Report each line of the entries that includes "evenodd" by copying it.

**** Entries shown

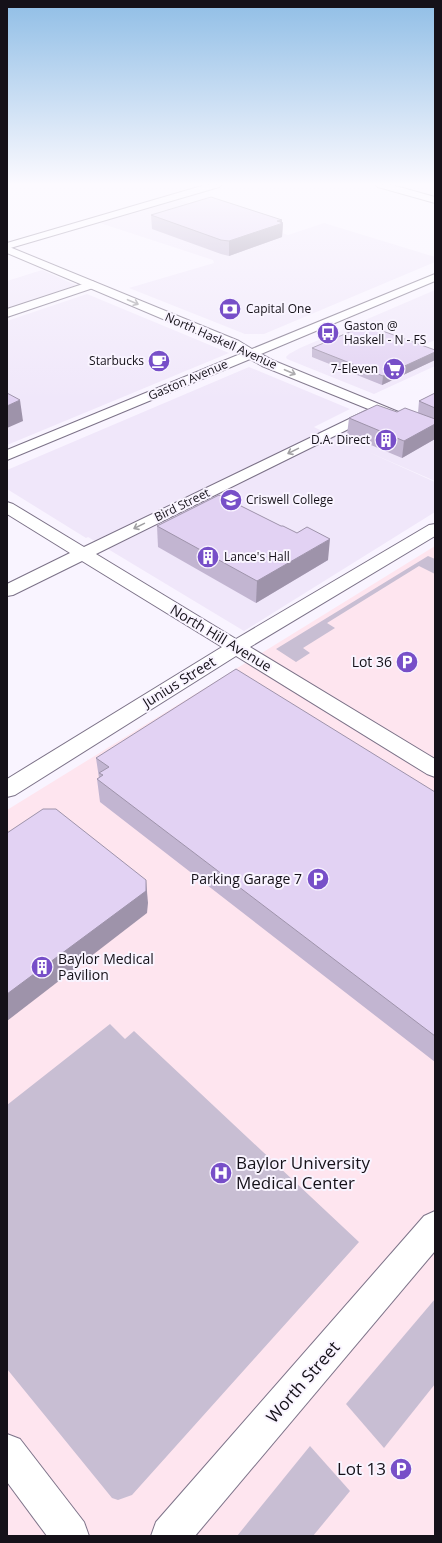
<svg xmlns="http://www.w3.org/2000/svg" width="442" height="1543" viewBox="0 0 442 1543" font-family="'Open Sans',sans-serif">
<rect width="100%" height="100%" fill="#f9f4ff"/>
<g fill="#f0e7fa">
<path d="M 177,199 L 288,235 L 324,223 L 435,257 L 435,262 L 264,334 L 245,334 L 129,288 L 214,263 L 213,260 L 100,223 Z"/>
<path d="M 42,270 L 76,285 L 7,308 L 7,281 Z"/>
<path d="M 435,290 L 435,340 L 415,349 L 435,357 L 435,366 L 374,394 L 287,359 L 286,357 L 289,354 L 300,348 Z"/>
<path d="M 87,294 L 229,353 L 7,445 L 7,321 Z"/>
<path d="M 249,367 L 350,409 L 314,427 L 332,436 L 376,416 L 435,441 L 435,481 L 366,451 L 435,482 L 435,512 L 244,631 L 88,537 L 86,538 L 7,489 L 7,470 Z"/>
</g>
<path fill="#fee5ef" d="M 435,546 L 435,1536 L 7,1536 L 7,810 Z"/>
<g fill="#c8bed3">
<path d="M 428,556 L 435,559 L 435,574 L 419,566 L 327,623 L 335,628 L 303,648 L 310,653 L 296,662 L 276,649 Z"/>
<path d="M 110,1024 L 125,1039 L 134,1031 L 359,1242 L 132,1495 L 118,1500 L 112,1498 L 7,1369 L 7,1105 Z"/>
<path d="M 435,1299 L 435,1384 L 384,1448 L 346,1404 Z"/>
<path d="M 310,1446 L 350,1491 L 313,1536 L 237,1536 Z"/>
</g>
<g fill="none" stroke-linecap="round" stroke-linejoin="round">
<g stroke="#7c7288" stroke-width="2">
<g id="minor">
<path d="M 205,185 L 221,185 L 219,187 L 7,249 L 7,243 Z"/>
<path d="M 92,281 L 96,283 L 98,285 L 96,287 L 7,317 L 7,309 Z"/>
<path d="M 250,350 L 255,351 L 257,354 L 255,357 L 7,460 L 7,450 Z"/>
<path d="M 376,406 L 381,407 L 383,410 L 381,413 L 96,554 L 236,639 L 429,525 L 435,524 L 435,536 L 250,647 L 435,759 L 435,777 L 427,774 L 236,656 L 15,795 L 7,797 L 7,779 L 222,647 L 82,561 L 13,595 L 7,596 L 7,584 L 70,553 L 7,514 L 7,502 L 13,504 L 84,547 Z"/>
<path d="M 435,1211 L 435,1251 L 195,1536 L 151,1536 L 156,1522 L 424,1216 Z"/>
<path d="M 7,1434 L 20,1439 L 84,1522 L 89,1536 L 47,1536 L 7,1482 Z"/>
</g>
</g>
<g stroke="#7c7288" stroke-width="2">
<g id="major">
<path d="M 376,185 L 392,185 L 435,197 L 435,203 L 378,187 Z"/>
<path d="M 7,246 L 239,341 L 252,349 L 435,274 L 435,281 L 261,354 L 272,360 L 435,427 L 435,436 L 262,366 L 229,347 L 7,253 Z"/>
</g>
</g>
<use href="#minor" fill="#fff" fill-rule="evenodd"/>
<use href="#major" fill="#fff" fill-rule="evenodd"/>
</g>
<g fill="#c2b5d1">
<path d="M 151,215 L 282,220 L 282,223 L 283,223 L 282,237 L 229,256 L 221,254 L 152,229 Z"/>
<path d="M 312,348 L 435,350 L 435,360 L 382,385 L 312,357 Z"/>
<path d="M 435,393 L 435,439 L 402,458 L 347,435 L 349,418 L 397,412 L 418,413 L 419,401 Z"/>
<path d="M 157,526 L 328,560 L 256,603 L 158,547 Z"/>
<path d="M 96,758 L 435,792 L 435,1062 L 100,802 L 97,779 L 99,778 Z"/>
</g>
<g fill="#9e93aa">
<path d="M 282,220 L 282,224 L 283,223 L 282,237 L 229,256 L 229,241 Z"/>
<path d="M 435,352 L 435,360 L 382,385 L 383,376 Z"/>
<path d="M 20,400 L 23,421 L 7,428 L 7,406 Z"/>
<path d="M 435,424 L 435,439 L 402,458 L 404,441 Z"/>
<path d="M 330,539 L 328,560 L 256,603 L 257,581 Z"/>
<path d="M 146,880 L 148,903 L 147,913 L 7,1021 L 7,994 Z"/>
</g>
<g fill="#e2d2f3" stroke="#9e93aa">
<path d="M 211,197 L 282,220 L 277,221 L 283,223 L 229,241 L 221,240 L 151,215 Z"/>
<path d="M 366,325 L 435,350 L 435,352 L 383,376 L 312,348 Z"/>
<path d="M 7,393 L 20,400 L 7,406 Z"/>
<path d="M 435,393 L 435,408 L 419,401 Z"/>
<path d="M 377,405 L 397,412 L 405,408 L 435,419 L 435,424 L 404,441 L 349,418 Z"/>
<path d="M 219,495 L 281,526 L 283,526 L 297,533 L 307,527 L 330,539 L 257,581 L 157,526 Z"/>
<path d="M 236,669 L 435,792 L 435,1036 L 97,779 L 103,775 L 99,773 L 109,767 L 96,758 Z"/>
<path d="M 43,809 L 56,809 L 146,880 L 146,891 L 7,994 L 7,833 Z"/>
</g>
<defs><path id="oneway-shaft" d="M-6 0H5M1.5-3L5.5 0L1.5 3" fill="none" stroke-width="1.6" stroke-linecap="round" stroke-linejoin="round"/></defs>
<g stroke="#a1a0a3">
<use href="#oneway-shaft" transform="translate(133 302) rotate(23)"/>
<use href="#oneway-shaft" transform="translate(290 372) rotate(23)"/>
<use href="#oneway-shaft" transform="translate(293 451) rotate(154)"/>
<use href="#oneway-shaft" transform="translate(139 526) rotate(154)"/>
</g>
<linearGradient id="sky" x2="0" y2="1"><stop stop-color="#90bee6"/><stop offset="0.46" stop-color="#fcfaff"/><stop offset="1" stop-color="#fcfaff" stop-opacity="0"/></linearGradient>
<rect width="442" height="401" fill="url(#sky)"/>
<defs>
<g id="bank-disc" transform="scale(1.15)"><circle r="9.5" fill="#774fc8" stroke="#f9f4ff"/><path d="M-6-4H6V4H-6ZM0-2.3a2.3 2.3 0 1 0 0 4.6a2.3 2.3 0 1 0 0-4.6Z" fill="#fff"/></g>
<g id="bus-disc" transform="scale(1.15)"><circle r="9.5" fill="#774fc8" stroke="#f9f4ff"/><path d="M-5-6H5V4H4V6H2V4H-2V6H-4V4H-5ZM-3.5-4V0h7V-4ZM-3.5 1.2v1.5H-2V1.2ZM2 1.2v1.5H3.5V1.2Z" fill="#fff"/></g>
<g id="cafe-disc" transform="scale(1.15)"><circle r="9.5" fill="#774fc8" stroke="#f9f4ff"/><path d="M-5.5-4.5H6V0H3Q3 3.5 0 3.5H-2.5Q-5.5 3.5-5.5 0ZM3-3.2v2h1.7v-2ZM-6 4.5H4V6H-6Z" fill="#fff"/></g>
<g id="supermarket-disc" transform="scale(1.15)"><circle r="9.5" fill="#774fc8" stroke="#f9f4ff"/><path d="M-6-5.5h2.5l.6 2H6L4.5 2H-2.5L-4.4-4H-6ZM-1.5 3.2a1.3 1.3 0 1 0 .1 0ZM3 3.2a1.3 1.3 0 1 0 .1 0Z" fill="#fff"/></g>
<g id="building-disc" transform="scale(1.15)"><circle r="9.5" fill="#774fc8" stroke="#f9f4ff"/><path d="M-4-6H4V6H1V3H-1V6H-4ZM-2.5-4.3h1.7v1.8h-1.7ZM.8-4.3h1.7v1.8H.8ZM-2.5-1h1.7V.8h-1.7ZM.8-1h1.7V.8H.8Z" fill="#fff"/></g>
<g id="university-disc" transform="scale(1.15)"><circle r="9.5" fill="#774fc8" stroke="#f9f4ff"/><path d="M0-5L7-2L0 1L-7-2ZM-4 1L0 2.5L4 1V4Q0 6-4 4Z" fill="#fff"/></g>
<g id="parking-disc" transform="scale(1.15)"><circle r="9.5" fill="#774fc8" stroke="#f9f4ff"/><path d="M-3.5-5.5H1a3.5 3.5 0 0 1 0 7H-1V5.5H-3.5ZM-1-3.4V-.6H.8a1.4 1.4 0 0 0 0-2.8Z" fill="#fff"/></g>
<g id="hospital-disc" transform="scale(1.15)"><circle r="9.5" fill="#774fc8" stroke="#f9f4ff"/><path d="M-5-5h3v3.5h4V-5h3V5h-3V1.5h-4V5h-3Z" fill="#fff"/></g>
</defs>
<g fill-rule="evenodd">
<use href="#bank-disc" x="230" y="309"/>
<use href="#bus-disc" x="328" y="333"/>
<use href="#cafe-disc" x="159" y="361"/>
<use href="#supermarket-disc" x="394" y="369"/>
<use href="#building-disc" x="386" y="440"/>
<use href="#university-disc" x="231" y="500"/>
<use href="#building-disc" x="208" y="557"/>
<use href="#parking-disc" x="407" y="662"/>
<use href="#parking-disc" x="318" y="879"/>
<use href="#building-disc" x="42" y="967"/>
<use href="#hospital-disc" x="221" y="1173"/>
<use href="#parking-disc" x="401" y="1469"/>
</g>
<g text-anchor="middle" stroke-width="4" stroke-linejoin="round" paint-order="stroke">
<g font-size="12" fill="#151119" stroke="#f9f4ff" text-anchor="start">
<text x="246" y="313">Capital One</text>
<text x="344" y="330">Gaston @<tspan x="344" dy="14">Haskell - N - FS</tspan></text>
<text x="144" y="365" text-anchor="end">Starbucks</text>
<text x="378" y="373" text-anchor="end">7-Eleven</text>
<text x="370" y="444" text-anchor="end">D.A. Direct</text>
<text x="246" y="504">Criswell College</text>
<text x="224" y="561">Lance's Hall</text>
</g>
<g font-size="12" fill="#151119" stroke="#f9f4ff">
<text transform="translate(221 341) rotate(24)" y="4">North Haskell Avenue</text>
<text transform="translate(188 380) rotate(-23)" y="4">Gaston Avenue</text>
<text transform="translate(182 505) rotate(-26)" y="4">Bird Street</text>
</g>
<g font-size="14" fill="#151119" stroke="#f9f4ff">
<text transform="translate(221 638) rotate(31)" y="5">North Hill Avenue</text>
<text transform="translate(179 682) rotate(-32)" y="5">Junius Street</text>
</g>
<g font-size="14" fill="#151119" stroke="#f9f4ff" text-anchor="end">
<text x="392" y="667">Lot 36</text>
<text x="302" y="884">Parking Garage 7</text>
<text x="58" y="964" text-anchor="start">Baylor Medical<tspan x="58" dy="16">Pavilion</tspan></text>
</g>
<g font-size="17" fill="#151119" stroke="#f9f4ff" text-anchor="start">
<text x="236" y="1169">Baylor University<tspan x="236" dy="20">Medical Center</tspan></text>
<text x="386" y="1475" text-anchor="end">Lot 13</text>
</g>
<g font-size="17" fill="#151119" stroke="#f9f4ff">
<text transform="translate(303 1382) rotate(-49)" y="6">Worth Street</text>
</g>
</g>
<rect width="442" height="1543" fill="none" stroke="#151119" stroke-width="16"/>
</svg>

********

Answer to this exercise:
<use href="#minor" fill="#fff" fill-rule="evenodd"/>
<use href="#major" fill="#fff" fill-rule="evenodd"/>
<g fill-rule="evenodd">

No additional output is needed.